*Texto apresentado*.
☆ ☆ ☆ ☆

Plenitude e sustentabilidade (Parte 1)
Marina Silva
Quando se fala em sustentabilidade, as referências são provenientes da questão ambiental. Sem dúvida, foi a preocupação ambiental que trouxe esse conceito para o cenário. Sua trajetória começou com o questionamento do modelo de desenvolvimento de alguns países e, depois da globalização, do próprio planeta. Uma tensão entre economia e ecologia, entre progresso e impedimento do progresso, entre avanço e retrocesso era o traço mais forte da percepção inicial sobre o assunto -- uma percepção equivocada, como se veria mais tarde.
Hoje algumas evidências nos fazem repensar essa percepção inicial. A nova percepção não é homogênea nem hegemônica, mas já é suficiente para nos conduzir a um patamar mais elevado de compreensão da realidade planetária. Não se trata de opor economia e ecologia. Muito menos de pensar em termos de progresso e impedimento deste. O desafio é mais complexo e mais nuançado. Trata-se de equacionar as coisas. Criar um novo jeito de perceber as relações naturais e sociais que nos cercam.
Economia e ecologia, discurso e prática, crenças e disposição para criar aquilo em que cremos, ética e política são pares de elementos que exigem uma integridade e uma coerência mais refinadas em nosso viver.

☆ ☆ ☆ ☆

*Entradas do conjunto de dados*.
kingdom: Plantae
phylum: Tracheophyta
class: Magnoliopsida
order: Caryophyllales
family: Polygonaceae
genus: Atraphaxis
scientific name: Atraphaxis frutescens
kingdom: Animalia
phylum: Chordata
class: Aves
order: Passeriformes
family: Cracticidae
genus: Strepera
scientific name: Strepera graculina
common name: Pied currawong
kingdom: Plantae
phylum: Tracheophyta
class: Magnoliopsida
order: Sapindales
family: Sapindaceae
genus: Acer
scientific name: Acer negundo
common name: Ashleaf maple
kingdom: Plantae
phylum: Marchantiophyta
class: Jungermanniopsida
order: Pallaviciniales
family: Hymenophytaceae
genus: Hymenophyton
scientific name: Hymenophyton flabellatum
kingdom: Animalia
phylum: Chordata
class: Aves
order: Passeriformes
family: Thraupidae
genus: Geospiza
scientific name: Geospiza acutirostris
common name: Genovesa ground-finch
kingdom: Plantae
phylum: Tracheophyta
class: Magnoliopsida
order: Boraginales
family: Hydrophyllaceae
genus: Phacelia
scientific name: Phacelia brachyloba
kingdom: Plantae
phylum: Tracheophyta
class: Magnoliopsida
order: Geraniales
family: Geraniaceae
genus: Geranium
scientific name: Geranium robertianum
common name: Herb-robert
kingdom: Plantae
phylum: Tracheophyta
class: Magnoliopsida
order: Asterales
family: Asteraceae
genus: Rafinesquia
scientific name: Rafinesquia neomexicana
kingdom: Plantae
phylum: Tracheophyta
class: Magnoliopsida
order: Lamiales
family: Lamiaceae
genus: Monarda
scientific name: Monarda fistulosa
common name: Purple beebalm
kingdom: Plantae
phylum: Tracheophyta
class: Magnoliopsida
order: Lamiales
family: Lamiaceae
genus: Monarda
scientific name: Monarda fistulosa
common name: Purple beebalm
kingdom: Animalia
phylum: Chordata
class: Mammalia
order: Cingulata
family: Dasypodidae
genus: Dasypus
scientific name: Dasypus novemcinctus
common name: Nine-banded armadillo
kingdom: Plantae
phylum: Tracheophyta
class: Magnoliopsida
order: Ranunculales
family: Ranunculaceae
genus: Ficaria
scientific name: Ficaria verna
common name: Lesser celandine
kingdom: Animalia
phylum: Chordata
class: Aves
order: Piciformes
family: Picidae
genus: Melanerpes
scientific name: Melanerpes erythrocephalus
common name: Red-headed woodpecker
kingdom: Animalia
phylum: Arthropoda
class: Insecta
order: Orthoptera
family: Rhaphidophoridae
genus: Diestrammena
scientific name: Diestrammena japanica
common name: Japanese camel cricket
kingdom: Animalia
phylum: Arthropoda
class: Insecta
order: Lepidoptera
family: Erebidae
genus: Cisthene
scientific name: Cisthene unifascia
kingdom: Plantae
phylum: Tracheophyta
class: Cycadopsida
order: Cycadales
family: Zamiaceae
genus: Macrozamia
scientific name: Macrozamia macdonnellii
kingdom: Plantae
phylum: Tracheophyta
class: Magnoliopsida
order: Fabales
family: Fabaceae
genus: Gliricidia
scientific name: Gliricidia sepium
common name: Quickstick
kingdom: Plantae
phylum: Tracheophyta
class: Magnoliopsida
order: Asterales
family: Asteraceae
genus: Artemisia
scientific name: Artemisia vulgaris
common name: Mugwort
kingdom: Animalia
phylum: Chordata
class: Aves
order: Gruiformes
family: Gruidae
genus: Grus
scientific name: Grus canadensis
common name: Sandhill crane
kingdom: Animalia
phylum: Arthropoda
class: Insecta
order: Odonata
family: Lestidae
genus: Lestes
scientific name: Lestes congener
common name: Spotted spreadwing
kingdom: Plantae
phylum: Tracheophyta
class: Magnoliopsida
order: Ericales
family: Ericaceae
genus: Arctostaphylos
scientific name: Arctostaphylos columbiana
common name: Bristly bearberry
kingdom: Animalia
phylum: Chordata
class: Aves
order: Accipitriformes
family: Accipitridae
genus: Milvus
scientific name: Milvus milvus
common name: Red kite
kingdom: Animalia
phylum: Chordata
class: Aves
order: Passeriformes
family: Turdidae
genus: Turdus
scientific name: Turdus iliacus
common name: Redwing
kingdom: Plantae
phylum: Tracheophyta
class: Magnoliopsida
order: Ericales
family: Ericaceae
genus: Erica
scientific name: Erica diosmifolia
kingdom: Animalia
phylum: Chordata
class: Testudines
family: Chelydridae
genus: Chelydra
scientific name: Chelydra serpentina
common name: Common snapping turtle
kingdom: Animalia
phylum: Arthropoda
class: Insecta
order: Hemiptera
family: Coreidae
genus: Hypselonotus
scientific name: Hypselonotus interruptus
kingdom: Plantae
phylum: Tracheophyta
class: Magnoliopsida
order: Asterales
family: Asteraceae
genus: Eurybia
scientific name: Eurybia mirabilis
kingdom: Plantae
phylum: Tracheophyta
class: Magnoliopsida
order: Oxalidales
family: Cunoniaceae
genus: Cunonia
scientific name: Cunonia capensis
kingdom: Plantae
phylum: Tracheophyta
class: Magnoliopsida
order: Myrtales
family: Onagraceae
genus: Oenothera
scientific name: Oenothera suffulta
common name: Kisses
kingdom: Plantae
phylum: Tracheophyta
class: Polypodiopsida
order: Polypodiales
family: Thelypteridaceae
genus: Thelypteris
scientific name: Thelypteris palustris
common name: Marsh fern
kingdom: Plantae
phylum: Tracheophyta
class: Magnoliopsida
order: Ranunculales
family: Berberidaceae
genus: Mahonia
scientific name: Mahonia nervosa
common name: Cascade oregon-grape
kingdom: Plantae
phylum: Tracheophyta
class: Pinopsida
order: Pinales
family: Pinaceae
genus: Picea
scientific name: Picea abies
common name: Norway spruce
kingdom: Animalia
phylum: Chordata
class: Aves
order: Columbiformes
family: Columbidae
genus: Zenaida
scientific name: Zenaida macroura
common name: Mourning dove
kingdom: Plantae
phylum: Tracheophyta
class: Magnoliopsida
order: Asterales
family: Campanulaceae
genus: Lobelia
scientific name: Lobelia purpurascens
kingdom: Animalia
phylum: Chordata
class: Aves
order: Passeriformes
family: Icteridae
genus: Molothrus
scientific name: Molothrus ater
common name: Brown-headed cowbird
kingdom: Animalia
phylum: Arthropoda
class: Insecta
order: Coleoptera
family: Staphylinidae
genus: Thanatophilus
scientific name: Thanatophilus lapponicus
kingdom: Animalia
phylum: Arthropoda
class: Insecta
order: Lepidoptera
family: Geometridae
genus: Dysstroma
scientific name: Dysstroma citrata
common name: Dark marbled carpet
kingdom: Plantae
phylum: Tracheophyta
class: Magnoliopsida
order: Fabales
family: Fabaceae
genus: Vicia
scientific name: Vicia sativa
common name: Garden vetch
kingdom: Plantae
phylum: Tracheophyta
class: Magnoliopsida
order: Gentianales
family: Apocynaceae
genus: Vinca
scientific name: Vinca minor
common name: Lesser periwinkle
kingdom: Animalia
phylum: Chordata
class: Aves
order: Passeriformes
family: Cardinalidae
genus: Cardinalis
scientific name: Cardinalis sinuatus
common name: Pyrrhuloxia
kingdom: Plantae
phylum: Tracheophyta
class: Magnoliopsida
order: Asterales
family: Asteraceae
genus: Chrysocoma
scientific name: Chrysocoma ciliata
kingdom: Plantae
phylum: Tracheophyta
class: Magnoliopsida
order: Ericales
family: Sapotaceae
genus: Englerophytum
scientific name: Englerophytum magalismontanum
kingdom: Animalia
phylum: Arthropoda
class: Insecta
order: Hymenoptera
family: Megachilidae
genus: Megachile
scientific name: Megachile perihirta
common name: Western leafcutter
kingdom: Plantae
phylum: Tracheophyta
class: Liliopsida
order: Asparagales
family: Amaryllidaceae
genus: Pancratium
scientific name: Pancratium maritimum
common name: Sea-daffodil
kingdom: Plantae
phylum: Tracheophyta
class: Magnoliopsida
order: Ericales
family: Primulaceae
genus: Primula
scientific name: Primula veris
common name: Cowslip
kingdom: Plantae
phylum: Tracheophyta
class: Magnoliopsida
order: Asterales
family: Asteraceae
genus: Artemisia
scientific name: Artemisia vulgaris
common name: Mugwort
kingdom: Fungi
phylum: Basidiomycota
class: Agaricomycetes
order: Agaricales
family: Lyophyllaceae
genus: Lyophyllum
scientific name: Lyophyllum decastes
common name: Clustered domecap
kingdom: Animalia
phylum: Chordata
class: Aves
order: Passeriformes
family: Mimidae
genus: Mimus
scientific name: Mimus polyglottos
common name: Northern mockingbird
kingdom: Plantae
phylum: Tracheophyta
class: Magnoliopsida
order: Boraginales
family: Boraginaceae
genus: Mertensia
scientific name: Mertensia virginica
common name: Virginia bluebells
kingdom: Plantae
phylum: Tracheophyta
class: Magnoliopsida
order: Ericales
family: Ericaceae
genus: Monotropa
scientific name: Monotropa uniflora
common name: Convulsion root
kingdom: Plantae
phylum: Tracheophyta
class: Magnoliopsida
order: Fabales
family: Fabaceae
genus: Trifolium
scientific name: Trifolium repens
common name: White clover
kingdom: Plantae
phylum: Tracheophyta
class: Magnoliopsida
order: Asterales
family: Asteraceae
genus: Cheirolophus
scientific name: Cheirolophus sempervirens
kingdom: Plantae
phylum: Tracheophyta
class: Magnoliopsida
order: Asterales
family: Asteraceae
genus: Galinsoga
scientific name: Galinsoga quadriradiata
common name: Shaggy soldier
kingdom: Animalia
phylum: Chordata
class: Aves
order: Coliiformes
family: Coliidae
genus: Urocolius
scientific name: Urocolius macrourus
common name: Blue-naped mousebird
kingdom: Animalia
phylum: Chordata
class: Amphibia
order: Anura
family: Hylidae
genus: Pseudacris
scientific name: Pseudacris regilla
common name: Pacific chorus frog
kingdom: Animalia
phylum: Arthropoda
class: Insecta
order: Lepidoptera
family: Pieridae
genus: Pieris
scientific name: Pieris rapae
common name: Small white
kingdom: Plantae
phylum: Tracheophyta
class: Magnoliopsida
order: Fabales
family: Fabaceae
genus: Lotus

☆ ☆ ☆ ☆

*Resultado esperado*.
Reescreva o trecho do texto sobre plenitude e sustentabilidade que começa nas palavras "Marina Silva" e termina depois de "veria mais tarde.", trocando "tensão" por "disputa".

*Espaço para resposta*.
Marina Silva
Quando se fala em sustentabilidade, as referências são provenientes da questão ambiental. Sem dúvida, foi a preocupação ambiental que trouxe esse conceito para o cenário. Sua trajetória começou com o questionamento do modelo de desenvolvimento de alguns países e, depois da globalização, do próprio planeta. Uma disputa entre economia e ecologia, entre progresso e impedimento do progresso, entre avanço e retrocesso era o traço mais forte da percepção inicial sobre o assunto -- uma percepção equivocada, como se veria mais tarde.